Job.
Pull every line of text from the material below without changing a word, and leave the pictures out.

··········

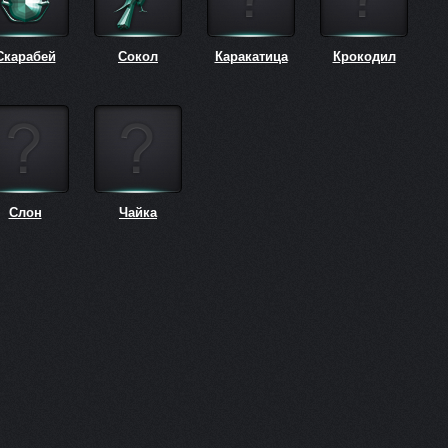
Скарабей
Сокол
Каракатица
Крокодил
Слон
Чайка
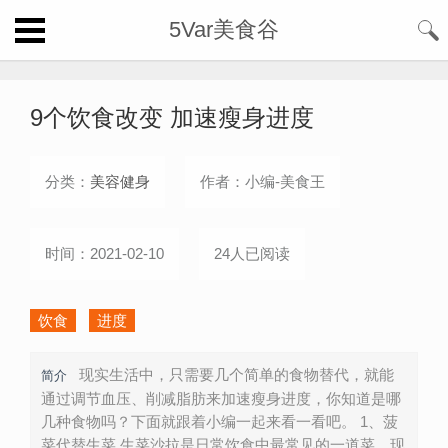
5Var美食谷
9个饮食改变 加速瘦身进度
分类：
美容健身
作者：小编-美食王
时间：2021-02-10
24人已阅读
饮食
进度
现实生活中，只需要几个简单的食物替代，就能
简介
通过调节血压、削减脂肪来加速瘦身进度，你知道是哪
几种食物吗？下面就跟着小编一起来看一看吧。 1、菠
菜代替生菜 生菜沙拉是日常饮食中最常见的一道菜，现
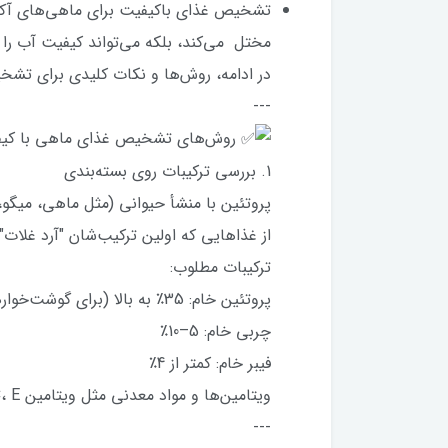
تشخیص غذای باکیفیت برای ماهی‌های آکوار
مختل می‌کند، بلکه می‌تواند کیفیت آب ر
در ادامه، روش‌ها و نکات کلیدی برای تش
---
روش‌های تشخیص غذای ماهی با کی
1. بررسی ترکیبات روی بسته‌بندی
پروتئین با منشأ حیوانی (مثل ماهی، میگو،
از غذاهایی که اولین ترکیب‌شان "آرد غلات"
ترکیبات مطلوب:
پروتئین خام: 35٪ به بالا (برای گوشت‌خوارها)
چربی خام: 5–10٪
فیبر خام: کمتر از 4٪
ویتامین‌ها و مواد معدنی مثل ویتامین C، E، آهن، کلسیم
---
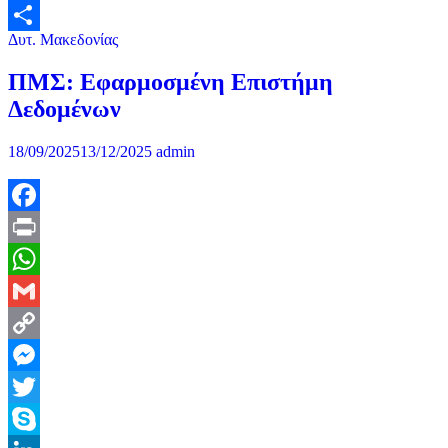
Δυτ. Μακεδονίας
Μοιραστείτε
ΠΜΣ: Εφαρμοσμένη Επιστήμη
Δεδομένων
18/09/2025
13/12/2025
admin
Facebook
Print
WhatsApp
Gmail
Copy
Link
Messenger
Twitter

··········

Result.
Скарабей
Сокол
Каракатица
Крокодил
Слон
Чайка
5Var美食谷
9个饮食改变 加速瘦身进度
分类：
美容健身
作者：小编-美食王
时间：2021-02-10
24人已阅读
饮食
进度
现实生活中，只需要几个简单的食物替代，就能
简介
通过调节血压、削减脂肪来加速瘦身进度，你知道是哪
几种食物吗？下面就跟着小编一起来看一看吧。 1、菠
菜代替生菜 生菜沙拉是日常饮食中最常见的一道菜，现
تشخیص غذای باکیفیت برای ماهی‌های آکوار
مختل می‌کند، بلکه می‌تواند کیفیت آب ر
در ادامه، روش‌ها و نکات کلیدی برای تش
---
روش‌های تشخیص غذای ماهی با کی
1. بررسی ترکیبات روی بسته‌بندی
پروتئین با منشأ حیوانی (مثل ماهی، میگو،
از غذاهایی که اولین ترکیب‌شان "آرد غلات"
ترکیبات مطلوب:
پروتئین خام: 35٪ به بالا (برای گوشت‌خوارها)
چربی خام: 5–10٪
فیبر خام: کمتر از 4٪
ویتامین‌ها و مواد معدنی مثل ویتامین C، E، آهن، کلسیم
---
Δυτ. Μακεδονίας
Μοιραστείτε
ΠΜΣ: Εφαρμοσμένη Επιστήμη
Δεδομένων
18/09/2025
13/12/2025
admin
Facebook
Print
WhatsApp
Gmail
Copy
Link
Messenger
Twitter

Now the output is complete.